Please note the items you are about to read consist largely of scurrilous gossip, vicious back-stabbing and idle speculation. As Jon Stewart might say, its stories are not fact checked. Its informants are not journalists. And its opinions are not fully thought through.
THE GONADS! CHARLTON! SOUTH LONDON! STREET ROCK N ROLL! COCKNEY CULTURE! COCKNEY ROCK! OI-TONE! SKA! BEER! CURRY! WORKERS’ RIGHTS! FLAG-GIRLS! ENGLAND! OI OI OI! THIS IS WHO WE ARE!
This blog is closed until St George’s Day, by order of the most illustrious Lord Waistrel. Watch the news page for any updates.
Feb 11. In a dramatic turn-around, Lord Waistrel last night apologised for the “misunderstanding” about his so-called “lust list”, writes militant blog monkey Fingers McGinty. In a podcast in Barbados, recorded with Simon Cowell, Waistrel – who had previously denied the list’s existence – admitted it was real but claimed it was “a playful and private ‘to-woo’ list rather than anything sordid and seedy”. Yet the wounded aristocrat refused point blank to name the ten women singled out for his affection on the list. Strike leader Wattsie Watts fumed, “This apology is half-cocked, much like Waistrel himself, I’d imagine. The women named must be contacted directly and offered suitable reparations, his Lordship needs to step-down, and the band must be nationalised immediately and without compensation. Otherwise, the strike goes on. La lotta continua!”
Feb 10. As protests continue and anger grows around the world in response to the “lust-list scandal” (Daily Telegraph), we blog-monkeys have occupied this blog and will keep it running for as long as possible. In the latest developments, copies of the “non-existent” list are being hawked around the gutter press (by Slippery Ted), and a “scab” faction inside the band are said to be planning to work through Wattsie and JC’s three-month stoppage. There is no word yet from Lord Waistrel.
Feb 9. Pirate blog update. News Of Lord Waistrel’s alleged “lust list” has outraged right-thinking folk everywhere, including members of the Gonads. James “JC” Cruttwell (bassist & bar) called for the band to stage a three-month strike between June and September “until Waistrel goes”. He is backed by mother-in-law Wattsie Watts who wants the list published, financial compensation for every woman named by the “sexist pig” and the Gonads to be nationalised and placed under workers’ control. Meanwhile angry crowds of feminist protesters mounted picket lines around all of his Lordship’s known UK properties yesterday, perhaps unaware that he is in Sandy Lane, Barbados. A spokesman for Lord Waistrel denied that any list exists and dismissed those published yesterday as “works of fiction”.

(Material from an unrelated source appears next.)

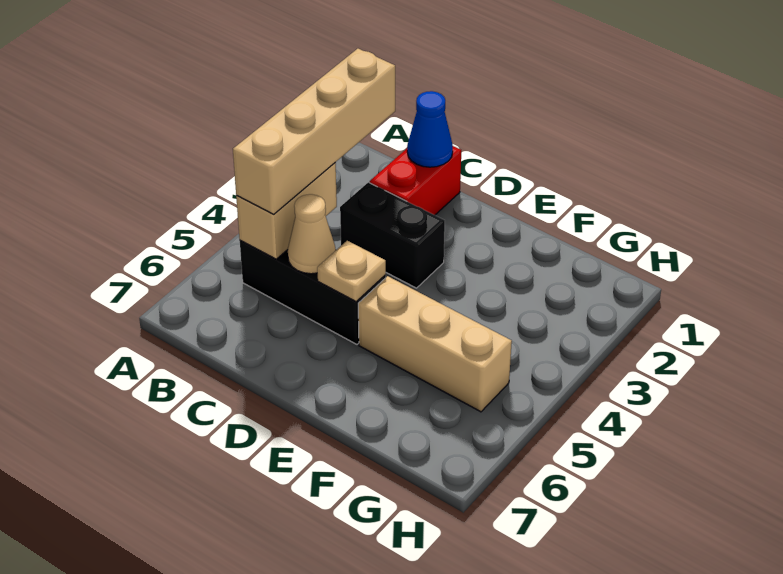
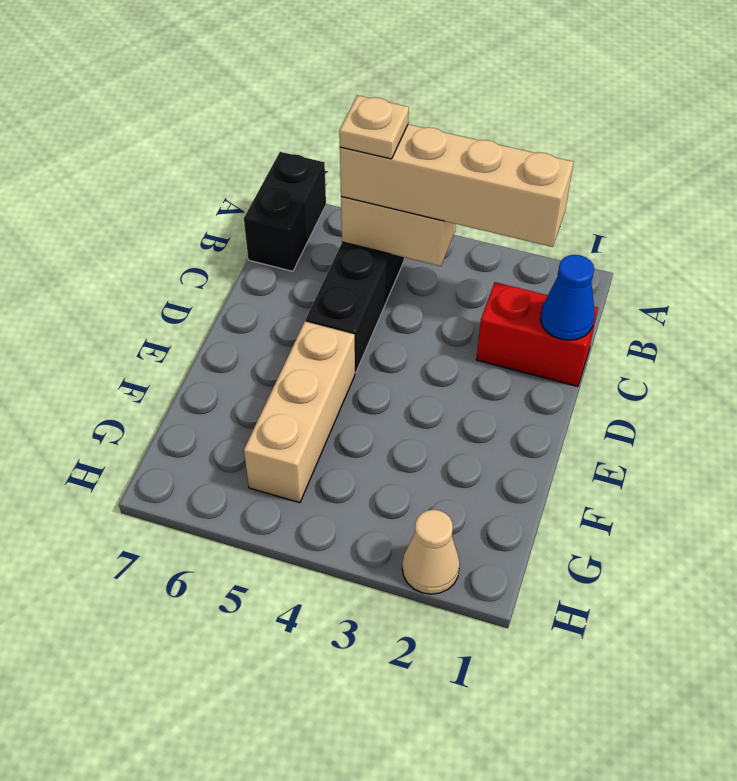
black 1x2 brick [340,182,445,288] -> black 1x2 brick moved to [244,152,326,271]
tan 1x1 cone [288,194,336,274] -> tan 1x1 cone moved to [402,510,460,594]
tan 1x1 plate [317,241,386,302] -> tan 1x1 plate moved to [339,95,409,159]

This is an unauthorised (and unpaid) blog-monkey hack that might be taken down swiftly, so read quickly chaps. We understand that the Gonads will record and release a new single this summer ahead of the new official bootleg double album, and that Gal is working with Garrie Lammin (Cock Sparrer, Little Roosters, Bermondsey Joyriders) on a new track called She’s Coming Soon.
In other news: members of Club 77 have voted for the seven songs they would most like to see back in the Nads set. They are: Rob A Bank, TNT, Gob, What’s Happening Now, Fat Cat Splat, Valhallaballoo and of course (What’s The Story?) England’s Glory. FrankenSkin and The Growler were eighth and nineth respectively. Fun fact: There was just one vote for Mistress Material from a certain C. Gannon of Plumstead – the song was performed live just once, “somewhere in Camden” – and one for Ruptured Foreskin Blues, which was only ever played in Germany.
Our next poll is to find the seven best Gonads numbers that have never been played live. Get Voting!
STOP PRESS. The Old Bill were called in last night after a raid on Lord Waistrel’s “love palace” in Pratt’s Bottom, Kent. We hear whispers that among the items stolen from his cast-iron safe was his so-called Lust List – a rumoured “to-do list” of the ten future “wife-lets” his Lordship would must like to, umm, “dally with”. A spokesman for the repulsive feudal reactionary called the list “a tiresome myth” and denied its existence. But according to our anonymous informant (Slippery Ted, retired cat-burglar) the ten names “include women well-known on the scene” and, if published, “is certain to outrage thousands”. Sid claims that Waistrel will pay “top dollar” to hush up the scandal and “keep the names out of the public sphere”. We know who Number Six is said to be, but who is Number One????
Feb 5. Here’s one for Strictly lovers, Giovanni Pernice is today’s Sunday Express Review cover star, and I’m talking telly with author Kate Mosse ahead of her one-woman tour.
Rishi Rish is said to be “considering” pulling out of the ECHR over the illegal immigrant crisis. I think there was more chance of Boris pulling out of a girlfriend in his wilder days. Tories talk tough on illegal immigration and do nothing. It’s a total bluff. Sunak hasn’t got the guts.